It was hardly two weeks ago that we discussed wrist fracture cases in New York and how they can command settlements and verdicts between $450,000 and $900,000. Now comes the case of Serrano v. 432 Park S. Realty Co., LLC and an award of $3,100,000 for pain and suffering.

In this new case, a 38 year old construction worker fell eight feet from a ladder while attempting to dismantle an air conditioning duct. He sustained comminuted fractures of his wrist that required both external and internal fixation surgery. Then, he suffered from posttraumatic arthritis and underwent wrist fusion surgery which permanently restricted him from being able to move or bend his hand up or down at the wrist.

This case did present  additional injuries other than the severe wrist fractures:

  • a herniated disc requiring an operation, and
  • reflex sympathetic dystrophy ("RSD" – a chronic, painful and progressive neurological condition often presenting as a burning sensation after surgery or trauma)

At trial in 2007, a New York County jury awarded Mr.

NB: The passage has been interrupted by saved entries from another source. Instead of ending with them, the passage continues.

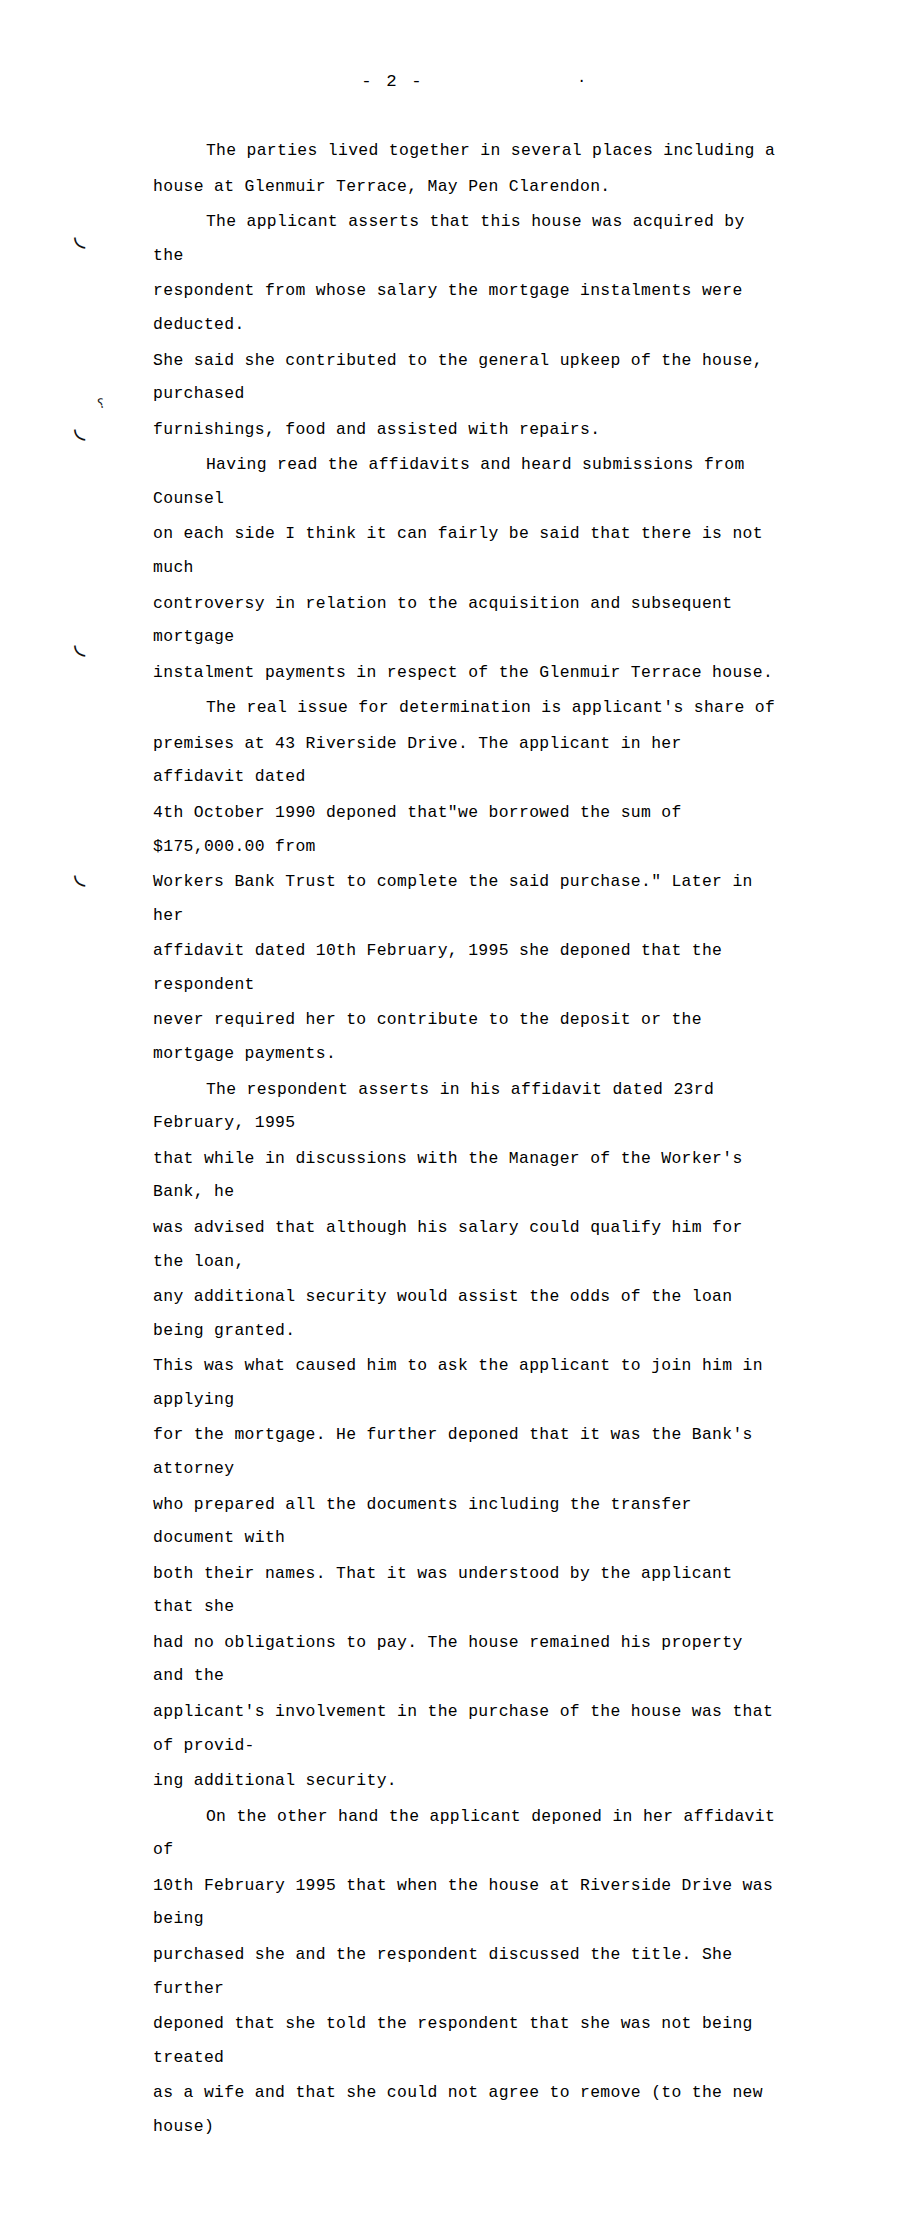- 2 -·
◟ ⸮ ◟ ◟ ◟
The parties lived together in several places including a
house at Glenmuir Terrace, May Pen Clarendon.
The applicant asserts that this house was acquired by the
respondent from whose salary the mortgage instalments were deducted.
She said she contributed to the general upkeep of the house, purchased
furnishings, food and assisted with repairs.
Having read the affidavits and heard submissions from Counsel
on each side I think it can fairly be said that there is not much
controversy in relation to the acquisition and subsequent mortgage
instalment payments in respect of the Glenmuir Terrace house.
The real issue for determination is applicant's share of
premises at 43 Riverside Drive. The applicant in her affidavit dated
4th October 1990 deponed that"we borrowed the sum of $175,000.00 from
Workers Bank Trust to complete the said purchase." Later in her
affidavit dated 10th February, 1995 she deponed that the respondent
never required her to contribute to the deposit or the mortgage payments.
The respondent asserts in his affidavit dated 23rd February, 1995
that while in discussions with the Manager of the Worker's Bank, he
was advised that although his salary could qualify him for the loan,
any additional security would assist the odds of the loan being granted.
This was what caused him to ask the applicant to join him in applying
for the mortgage. He further deponed that it was the Bank's attorney
who prepared all the documents including the transfer document with
both their names. That it was understood by the applicant that she
had no obligations to pay. The house remained his property and the
applicant's involvement in the purchase of the house was that of provid-
ing additional security.
On the other hand the applicant deponed in her affidavit of
10th February 1995 that when the house at Riverside Drive was being
purchased she and the respondent discussed the title. She further
deponed that she told the respondent that she was not being treated
as a wife and that she could not agree to remove (to the new house)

Serrano $600,000 for his past pain and suffering plus $4,240,000 for his future pain and suffering. On appeal, the court determined in a decision released today, that the past pain and suffering award was reasonable but ruled that the future pain and suffering award should be reduced to $2,500,000.

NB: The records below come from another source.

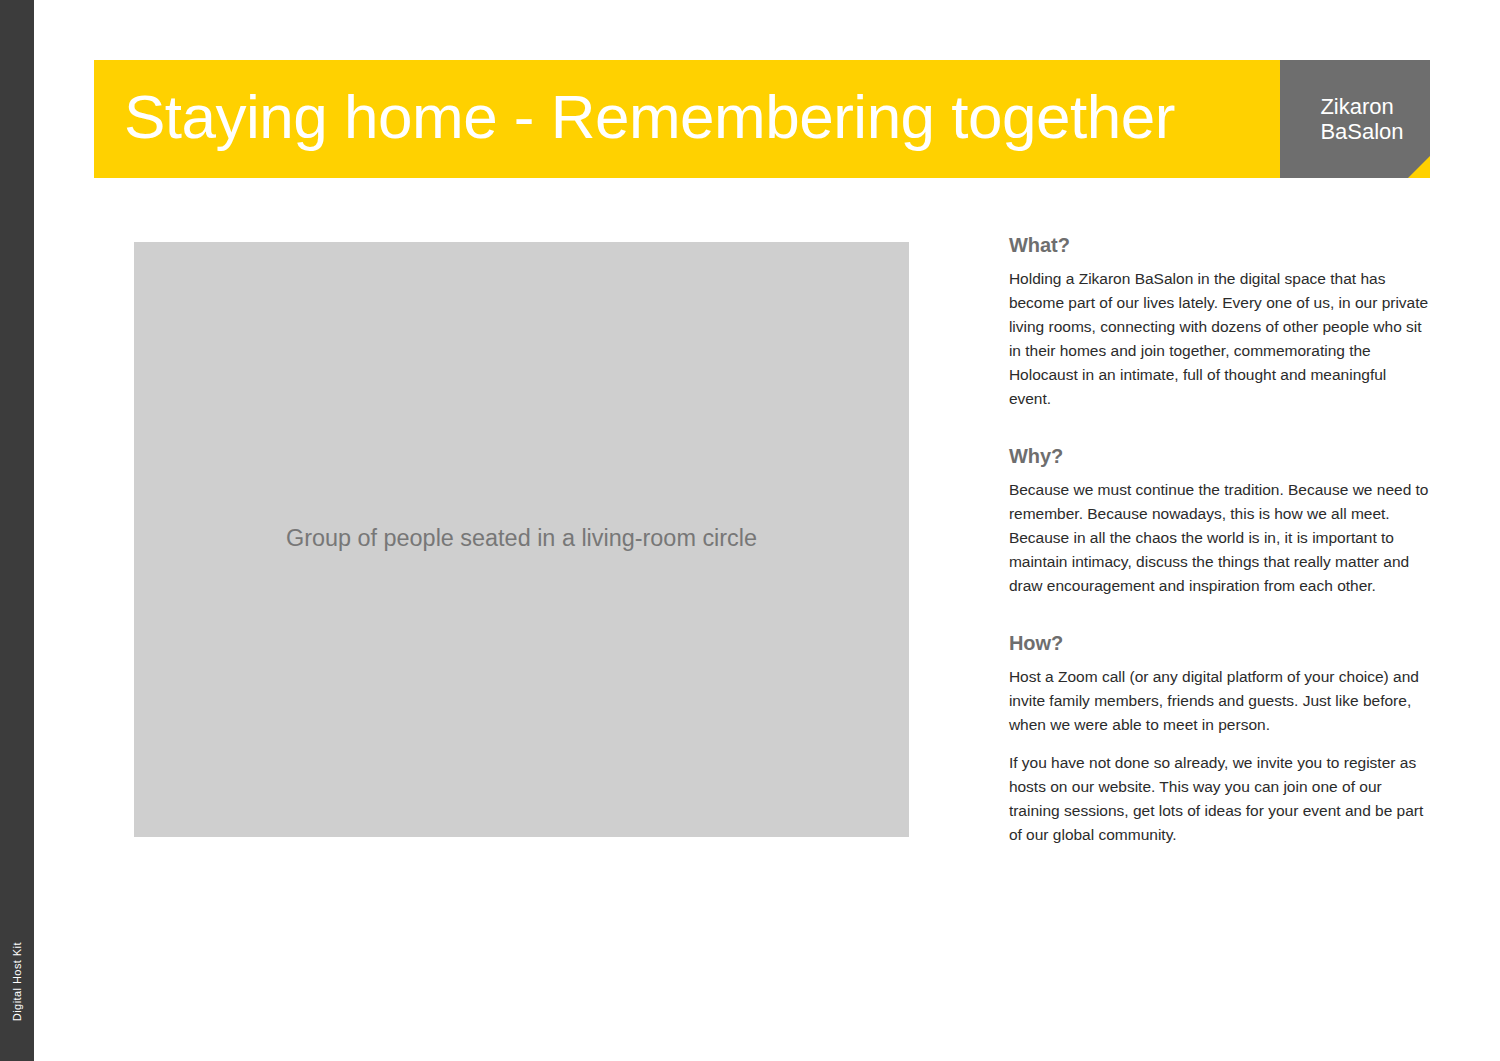Digital Host Kit
Staying home - Remembering together
Zikaron
BaSalon
What?
Holding a Zikaron BaSalon in the digital space that has become part of our lives lately. Every one of us, in our private living rooms, connecting with dozens of other people who sit in their homes and join together, commemorating the Holocaust in an intimate, full of thought and meaningful event.
Why?
Because we must continue the tradition. Because we need to remember. Because nowadays, this is how we all meet. Because in all the chaos the world is in, it is important to maintain intimacy, discuss the things that really matter and draw encouragement and inspiration from each other.
How?
Host a Zoom call (or any digital platform of your choice) and invite family members, friends and guests. Just like before, when we were able to meet in person.
If you have not done so already, we invite you to register as hosts on our website. This way you can join one of our training sessions, get lots of ideas for your event and be part of our global community.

It was the RSD, which left Mr. Serrano with a functionally useless hand, that led the court to distinguish this case from Cabezas v. City of New York, (in which $900,000 was found to be the proper pain and suffering award for a 50 year old man with a comminuted intra-articular radius fracture and a displaced ulna styloid fracture that required two surgeries and would need a fusion surgery in the future) and from Hayes  v. Normandie (in which $985,000 was found to be the proper pain and suffering award for a 52 year old man with a comminuted fracture of his radius extending into his wrist requiring future fusion surgery).

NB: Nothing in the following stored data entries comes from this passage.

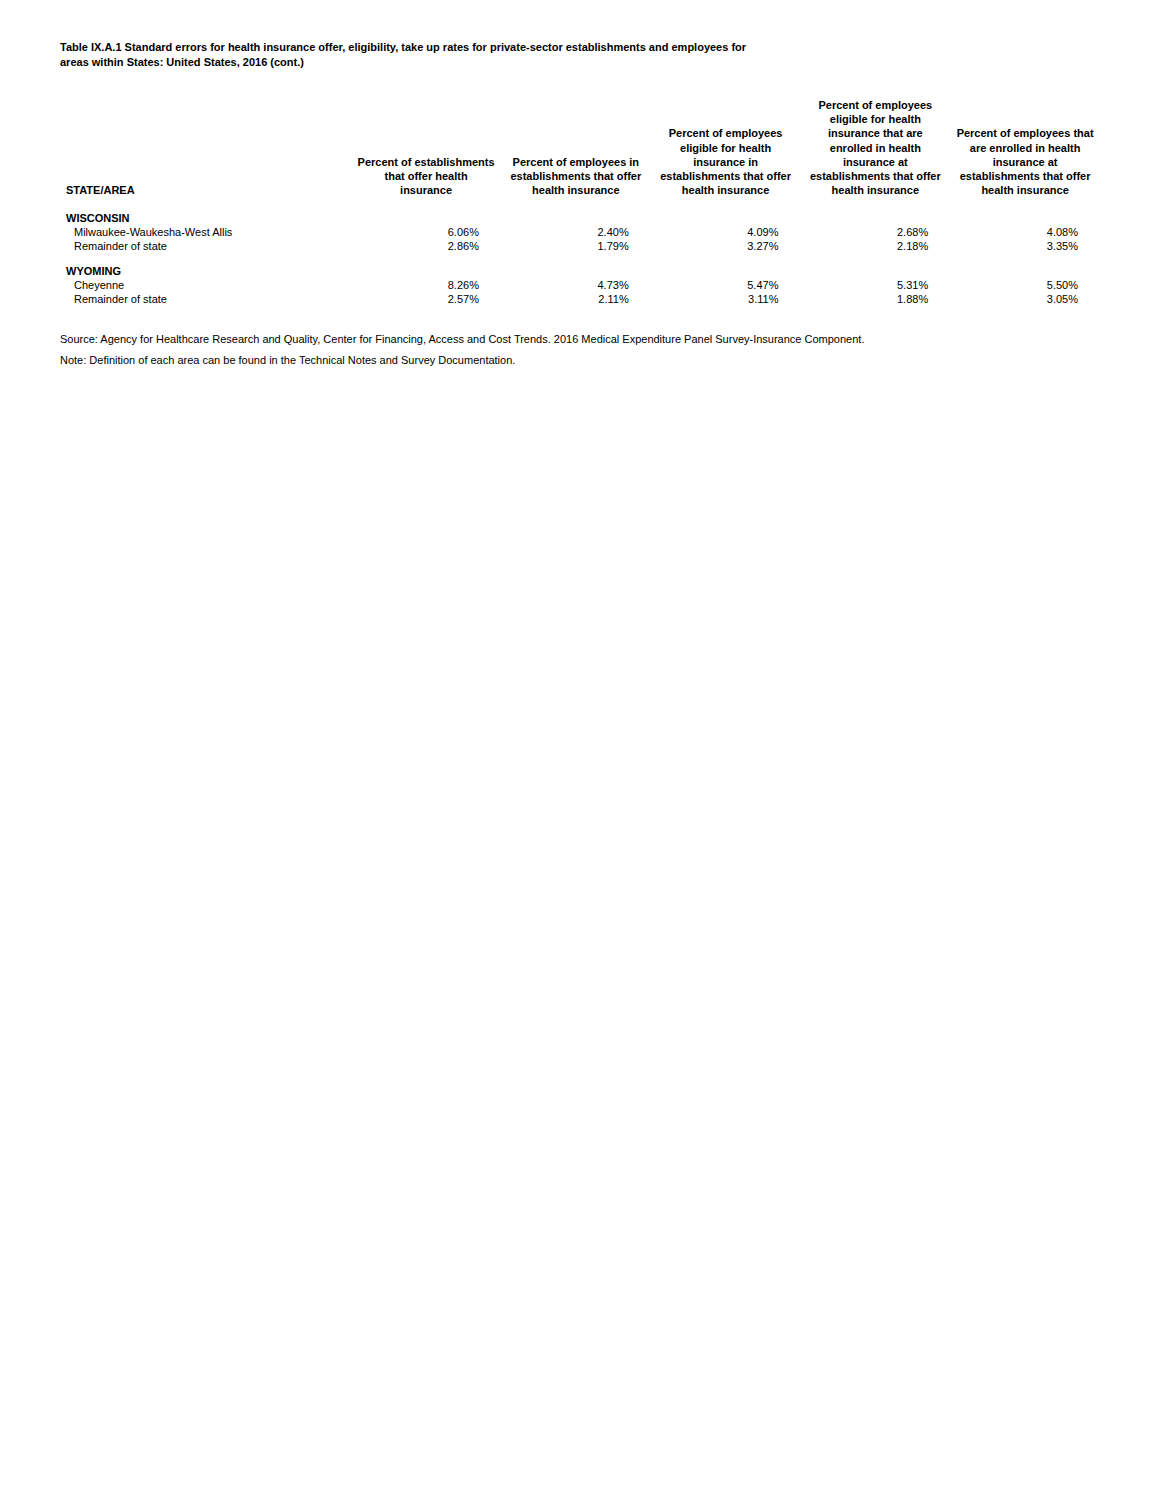Table IX.A.1 Standard errors for health insurance offer, eligibility, take up rates for private-sector establishments and employees for
areas within States: United States, 2016 (cont.)
| STATE/AREA | Percent of establishments that offer health insurance | Percent of employees in establishments that offer health insurance | Percent of employees eligible for health insurance in establishments that offer health insurance | Percent of employees eligible for health insurance that are enrolled in health insurance at establishments that offer health insurance | Percent of employees that are enrolled in health insurance at establishments that offer health insurance |
| --- | --- | --- | --- | --- | --- |
| WISCONSIN | | | | | |
| Milwaukee-Waukesha-West Allis | 6.06% | 2.40% | 4.09% | 2.68% | 4.08% |
| Remainder of state | 2.86% | 1.79% | 3.27% | 2.18% | 3.35% |
| WYOMING | | | | | |
| Cheyenne | 8.26% | 4.73% | 5.47% | 5.31% | 5.50% |
| Remainder of state | 2.57% | 2.11% | 3.11% | 1.88% | 3.05% |
Source: Agency for Healthcare Research and Quality, Center for Financing, Access and Cost Trends. 2016 Medical Expenditure Panel Survey-Insurance Component.
Note: Definition of each area can be found in the Technical Notes and Survey Documentation.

  • Insider’s Tip: The defendant in the Serrano case claimed that the plaintiff’s employer should have to reimburse it for the verdict because the employer was negligent (the employer could not be sued by plaintiff because of the Workers’ Compensation Law that gives employees wage and medical benefits but prohibits them from suing their employers for negligence). The problem was that New York law does not allow such reimbursement unless the plaintiff has sustained  a "grave injury" under Workers’ Compensation Law Section 11. The jury was told by the judge that "grave injury" in this case meant a total loss of use of plaintiff’s hand and it ruled that plaintiff’s injury, which it found was "worth" over $4,000,000 for pain and suffering was not a "grave injury." That finding appears to be reversible error. There was uncontroverted evidence from many physicians that Serrano had no "functional" use of his hand but the jury disregarded that and the appellate court disregarded the arguments made on defendant’s behalf by the highly regarded Mauro Goldberg & Lilling law firm (the only firm in New York that is devoted exclusively to appellate litigation). While the "grave injury" issue will not affect plaintiff’s damage award in this case, watch for that issue — whether there is a difference between "functional loss of use" and "loss of use" — to be ruled upon soon by the highest court in New York (the Court of Appeals).